Description of the task:
Below are the entries; tally the lines holding the string "hatótáv" and give only that figure.
---------------
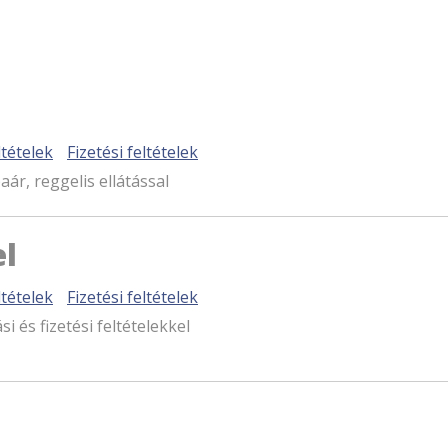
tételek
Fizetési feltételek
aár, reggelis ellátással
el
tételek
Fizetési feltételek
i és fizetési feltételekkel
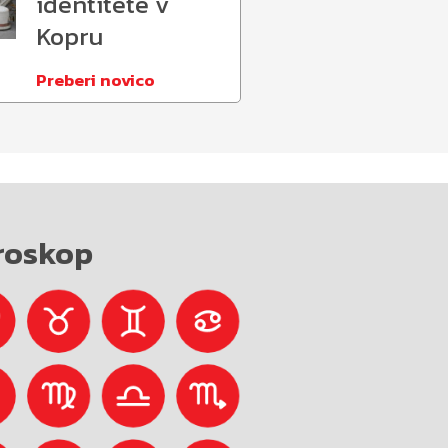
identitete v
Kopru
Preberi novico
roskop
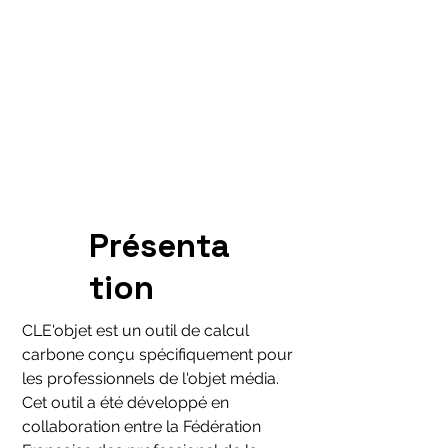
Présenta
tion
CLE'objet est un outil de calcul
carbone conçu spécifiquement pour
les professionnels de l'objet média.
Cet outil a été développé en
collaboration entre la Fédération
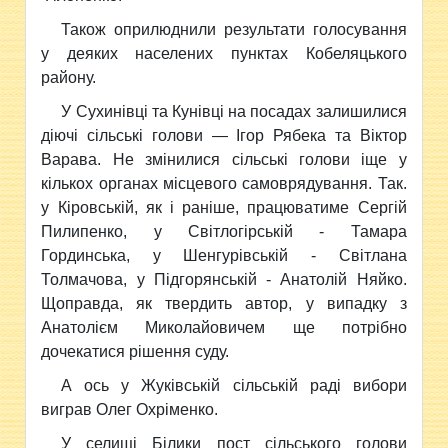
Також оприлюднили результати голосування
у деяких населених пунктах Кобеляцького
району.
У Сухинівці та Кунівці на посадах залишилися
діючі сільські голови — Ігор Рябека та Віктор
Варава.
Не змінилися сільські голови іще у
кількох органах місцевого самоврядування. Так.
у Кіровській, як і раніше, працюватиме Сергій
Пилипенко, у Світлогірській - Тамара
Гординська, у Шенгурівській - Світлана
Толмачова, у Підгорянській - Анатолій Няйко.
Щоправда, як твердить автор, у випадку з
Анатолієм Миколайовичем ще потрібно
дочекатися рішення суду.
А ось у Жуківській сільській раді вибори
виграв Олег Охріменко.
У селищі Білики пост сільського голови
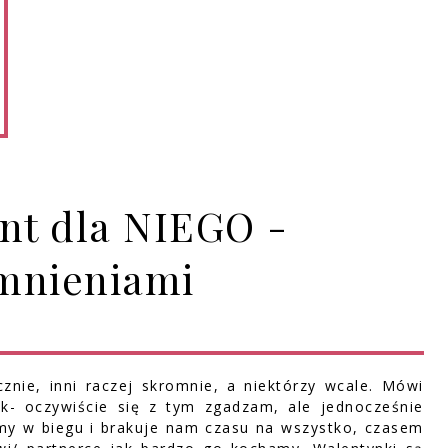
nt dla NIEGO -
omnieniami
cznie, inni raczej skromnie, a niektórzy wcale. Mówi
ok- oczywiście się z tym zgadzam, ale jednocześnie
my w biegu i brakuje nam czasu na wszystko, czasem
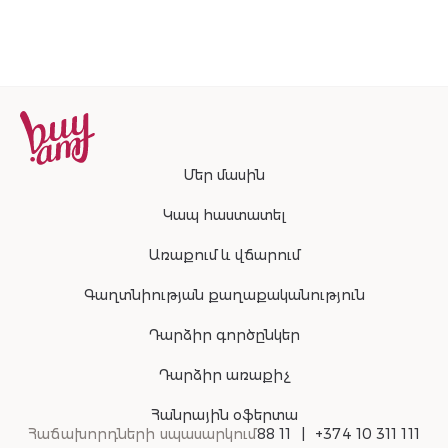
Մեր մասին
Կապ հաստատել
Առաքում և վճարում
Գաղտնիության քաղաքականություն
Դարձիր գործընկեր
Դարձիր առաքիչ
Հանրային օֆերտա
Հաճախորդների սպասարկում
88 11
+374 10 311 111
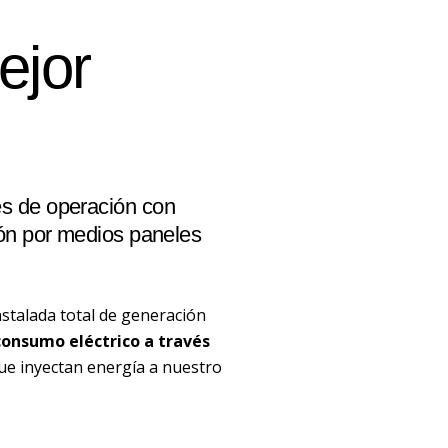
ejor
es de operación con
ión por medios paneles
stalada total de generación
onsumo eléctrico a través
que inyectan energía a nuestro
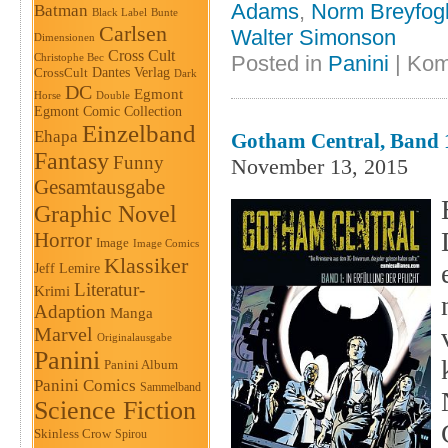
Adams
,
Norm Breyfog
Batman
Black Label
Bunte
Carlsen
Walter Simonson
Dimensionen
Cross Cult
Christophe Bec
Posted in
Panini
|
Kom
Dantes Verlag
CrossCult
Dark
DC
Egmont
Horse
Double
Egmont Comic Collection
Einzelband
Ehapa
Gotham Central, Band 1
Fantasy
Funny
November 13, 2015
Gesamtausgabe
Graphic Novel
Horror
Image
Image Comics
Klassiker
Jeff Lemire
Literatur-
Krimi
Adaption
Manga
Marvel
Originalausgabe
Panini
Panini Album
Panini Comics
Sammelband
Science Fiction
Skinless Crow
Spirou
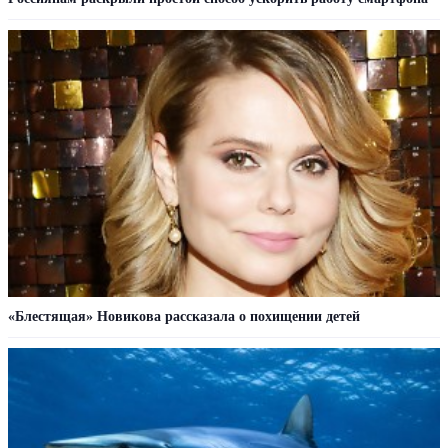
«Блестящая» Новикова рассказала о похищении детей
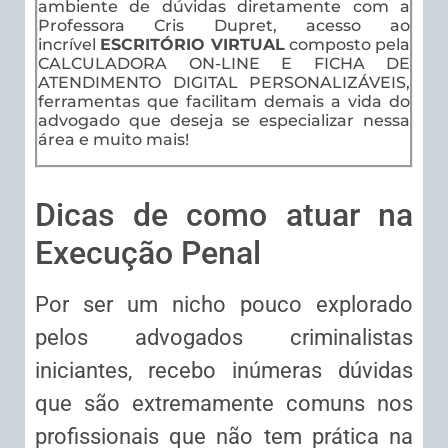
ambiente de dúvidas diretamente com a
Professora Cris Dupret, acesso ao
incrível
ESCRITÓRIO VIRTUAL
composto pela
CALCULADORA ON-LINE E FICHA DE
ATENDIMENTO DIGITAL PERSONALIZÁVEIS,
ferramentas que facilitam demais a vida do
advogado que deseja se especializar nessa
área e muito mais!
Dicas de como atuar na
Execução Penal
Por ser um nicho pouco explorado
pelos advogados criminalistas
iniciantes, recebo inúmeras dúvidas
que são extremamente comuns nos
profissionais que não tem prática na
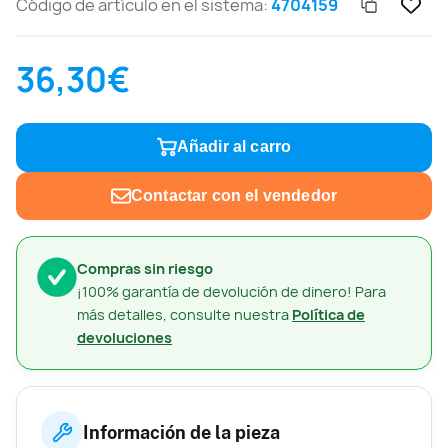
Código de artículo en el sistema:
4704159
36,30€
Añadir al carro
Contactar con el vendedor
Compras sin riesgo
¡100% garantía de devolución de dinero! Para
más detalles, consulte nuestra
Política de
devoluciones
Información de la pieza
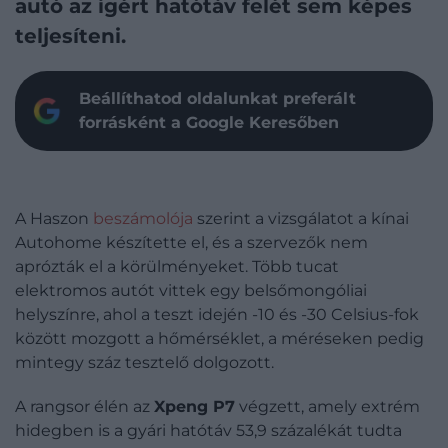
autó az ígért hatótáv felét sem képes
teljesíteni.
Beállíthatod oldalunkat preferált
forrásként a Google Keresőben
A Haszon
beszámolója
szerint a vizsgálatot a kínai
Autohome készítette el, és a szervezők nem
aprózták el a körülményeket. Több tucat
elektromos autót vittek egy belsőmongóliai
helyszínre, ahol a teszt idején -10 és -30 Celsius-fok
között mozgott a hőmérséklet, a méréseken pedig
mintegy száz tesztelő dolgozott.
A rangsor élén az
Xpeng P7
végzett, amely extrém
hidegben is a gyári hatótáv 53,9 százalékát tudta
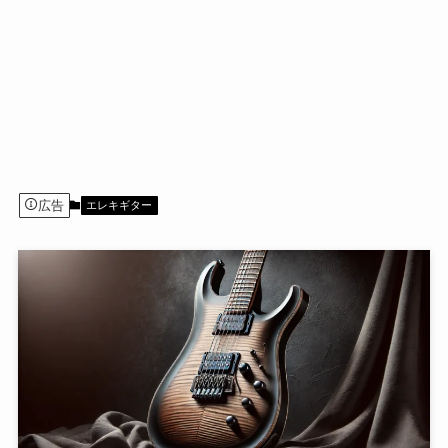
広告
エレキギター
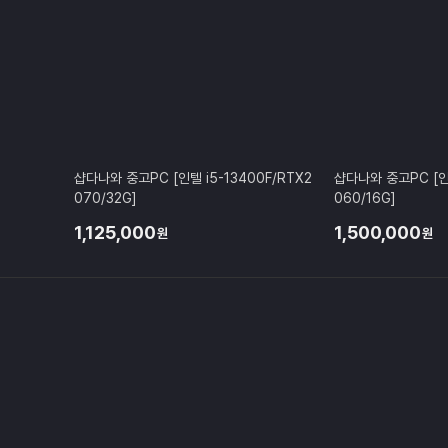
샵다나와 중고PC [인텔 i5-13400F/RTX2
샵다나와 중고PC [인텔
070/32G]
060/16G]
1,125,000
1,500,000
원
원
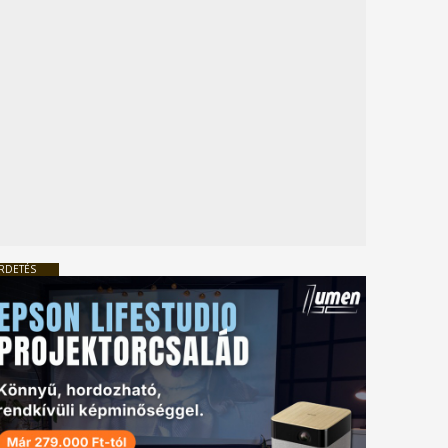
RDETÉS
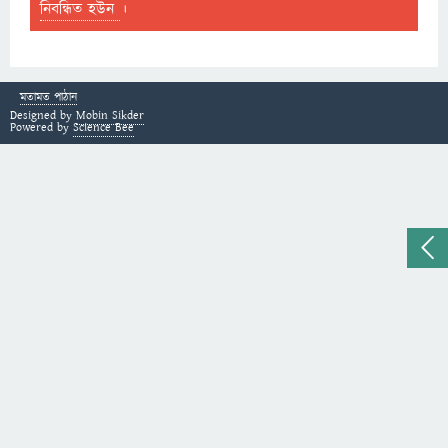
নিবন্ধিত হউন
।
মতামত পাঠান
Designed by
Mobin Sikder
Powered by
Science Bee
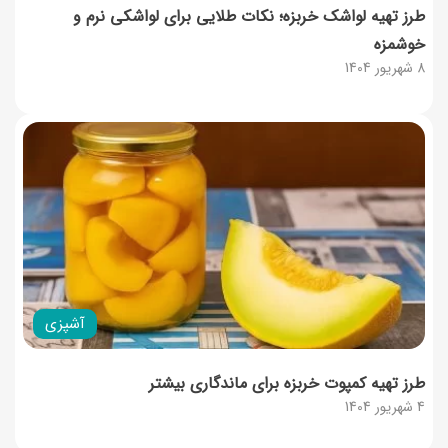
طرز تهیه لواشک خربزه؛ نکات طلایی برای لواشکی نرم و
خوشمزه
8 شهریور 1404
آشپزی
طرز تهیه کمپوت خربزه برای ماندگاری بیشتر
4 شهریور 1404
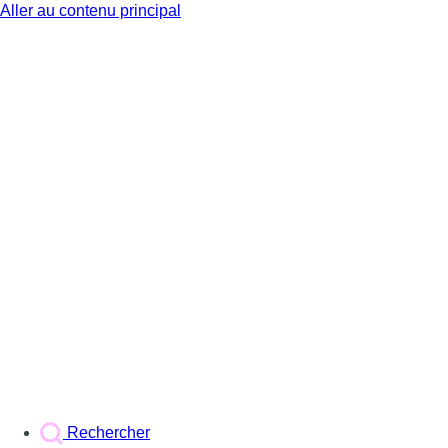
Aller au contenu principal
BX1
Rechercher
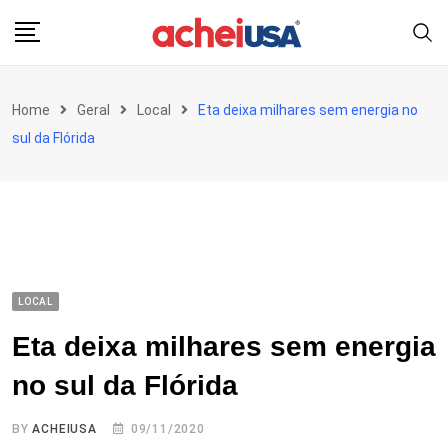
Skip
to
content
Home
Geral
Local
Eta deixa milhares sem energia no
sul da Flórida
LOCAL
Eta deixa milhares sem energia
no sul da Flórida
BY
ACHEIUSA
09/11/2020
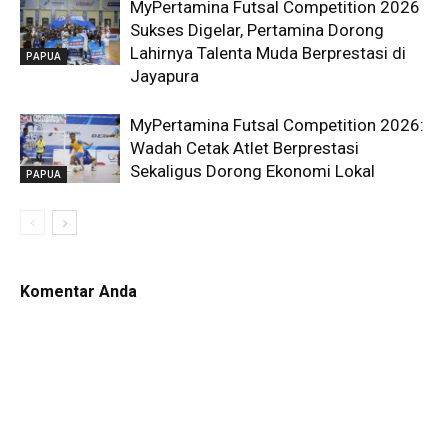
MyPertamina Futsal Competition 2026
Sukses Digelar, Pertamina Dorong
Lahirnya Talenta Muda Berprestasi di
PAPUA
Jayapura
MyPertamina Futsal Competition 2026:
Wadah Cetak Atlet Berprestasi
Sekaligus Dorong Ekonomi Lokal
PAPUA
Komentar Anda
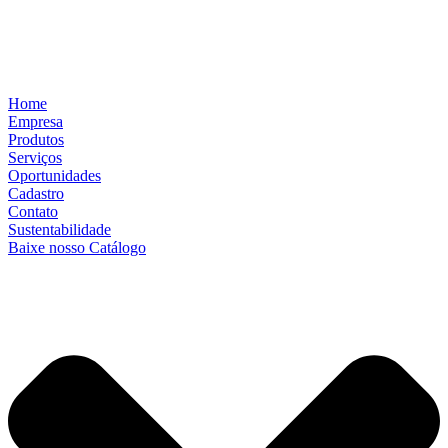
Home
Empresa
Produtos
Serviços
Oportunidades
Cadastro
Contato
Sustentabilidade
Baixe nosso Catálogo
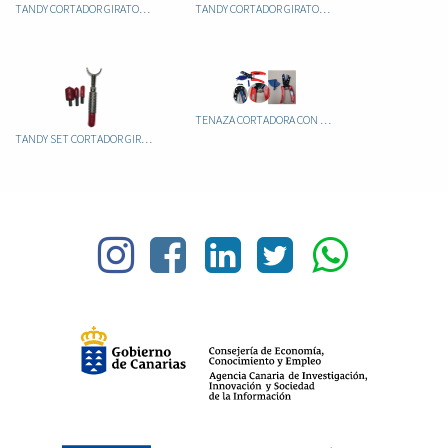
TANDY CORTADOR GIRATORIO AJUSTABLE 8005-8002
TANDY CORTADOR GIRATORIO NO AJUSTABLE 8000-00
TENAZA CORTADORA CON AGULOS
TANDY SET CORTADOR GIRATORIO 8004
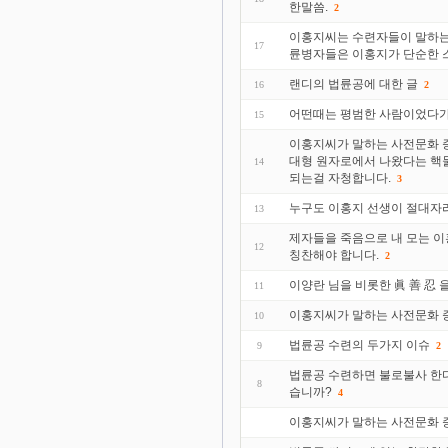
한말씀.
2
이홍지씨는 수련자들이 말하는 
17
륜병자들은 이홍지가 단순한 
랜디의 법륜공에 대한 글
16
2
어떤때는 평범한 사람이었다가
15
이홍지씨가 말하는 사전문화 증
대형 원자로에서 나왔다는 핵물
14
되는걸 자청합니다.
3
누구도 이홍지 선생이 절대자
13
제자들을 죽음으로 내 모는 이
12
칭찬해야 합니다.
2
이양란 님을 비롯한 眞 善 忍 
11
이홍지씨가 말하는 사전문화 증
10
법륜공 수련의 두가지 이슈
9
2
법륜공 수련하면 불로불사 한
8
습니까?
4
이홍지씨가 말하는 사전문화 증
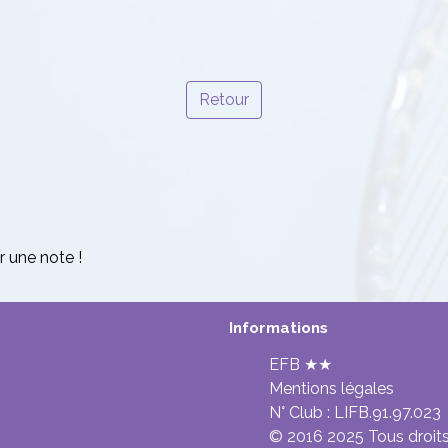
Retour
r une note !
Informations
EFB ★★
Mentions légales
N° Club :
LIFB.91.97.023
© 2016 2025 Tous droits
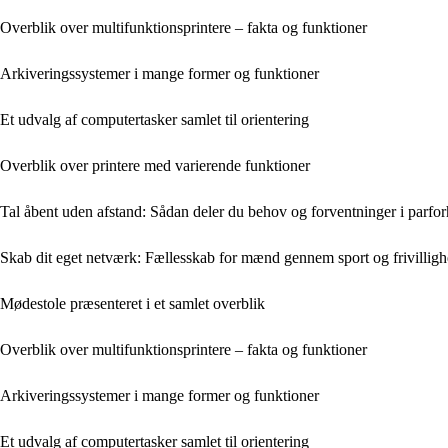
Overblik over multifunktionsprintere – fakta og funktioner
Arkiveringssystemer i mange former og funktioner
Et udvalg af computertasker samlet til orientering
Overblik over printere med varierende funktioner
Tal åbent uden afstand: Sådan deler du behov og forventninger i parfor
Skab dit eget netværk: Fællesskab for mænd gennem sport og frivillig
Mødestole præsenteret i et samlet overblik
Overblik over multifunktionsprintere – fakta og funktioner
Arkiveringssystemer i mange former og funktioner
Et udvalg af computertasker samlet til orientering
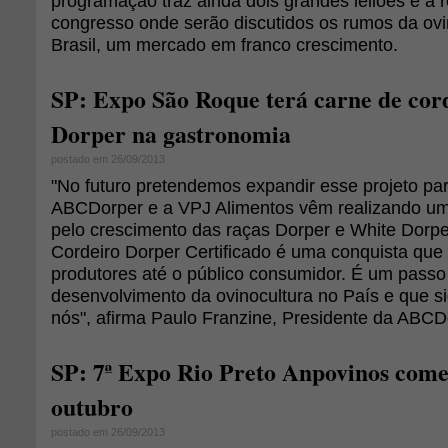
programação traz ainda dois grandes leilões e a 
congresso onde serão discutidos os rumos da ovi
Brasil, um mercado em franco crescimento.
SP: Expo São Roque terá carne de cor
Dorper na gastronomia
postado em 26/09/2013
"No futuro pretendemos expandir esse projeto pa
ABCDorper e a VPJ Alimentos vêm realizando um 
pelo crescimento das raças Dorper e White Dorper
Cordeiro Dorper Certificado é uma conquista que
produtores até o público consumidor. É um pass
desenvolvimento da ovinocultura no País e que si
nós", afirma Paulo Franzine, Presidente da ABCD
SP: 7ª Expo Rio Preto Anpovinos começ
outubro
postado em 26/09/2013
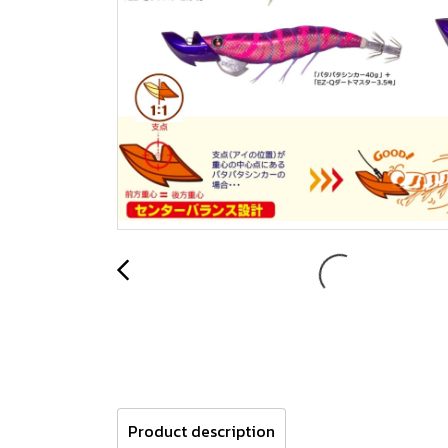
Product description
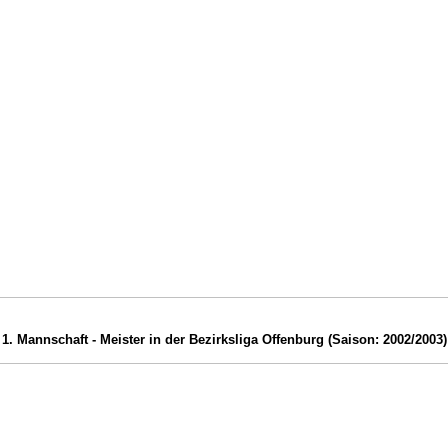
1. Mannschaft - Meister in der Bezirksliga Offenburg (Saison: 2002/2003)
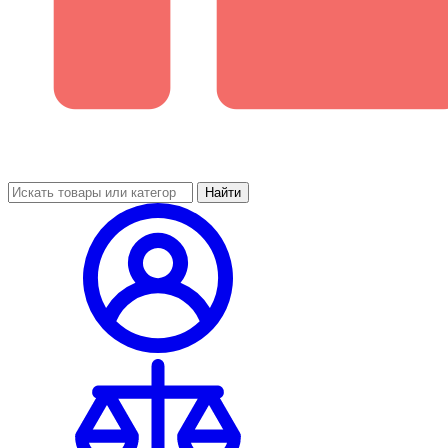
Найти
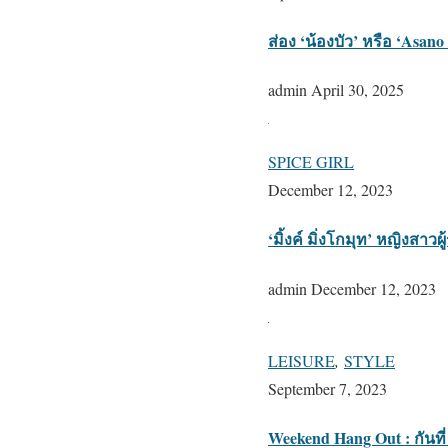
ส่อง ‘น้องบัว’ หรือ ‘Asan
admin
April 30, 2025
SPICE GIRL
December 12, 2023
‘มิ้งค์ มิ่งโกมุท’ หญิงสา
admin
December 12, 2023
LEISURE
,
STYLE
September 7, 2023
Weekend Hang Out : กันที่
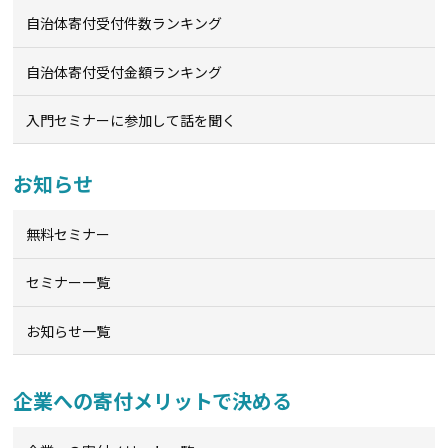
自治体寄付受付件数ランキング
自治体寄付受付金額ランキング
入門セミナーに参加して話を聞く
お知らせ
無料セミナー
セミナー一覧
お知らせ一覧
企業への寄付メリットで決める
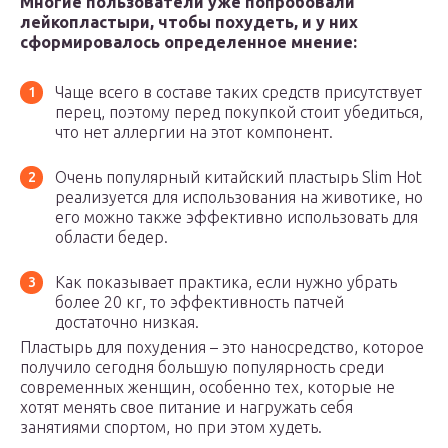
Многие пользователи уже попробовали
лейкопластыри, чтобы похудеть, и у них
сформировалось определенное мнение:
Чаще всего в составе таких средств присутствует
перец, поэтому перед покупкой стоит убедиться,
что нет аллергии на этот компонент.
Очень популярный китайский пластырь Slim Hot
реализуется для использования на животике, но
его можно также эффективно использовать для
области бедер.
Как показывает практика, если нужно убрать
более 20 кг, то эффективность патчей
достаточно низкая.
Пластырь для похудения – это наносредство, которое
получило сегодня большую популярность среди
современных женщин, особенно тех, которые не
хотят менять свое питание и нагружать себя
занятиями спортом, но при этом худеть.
---------------
Exercise output:
2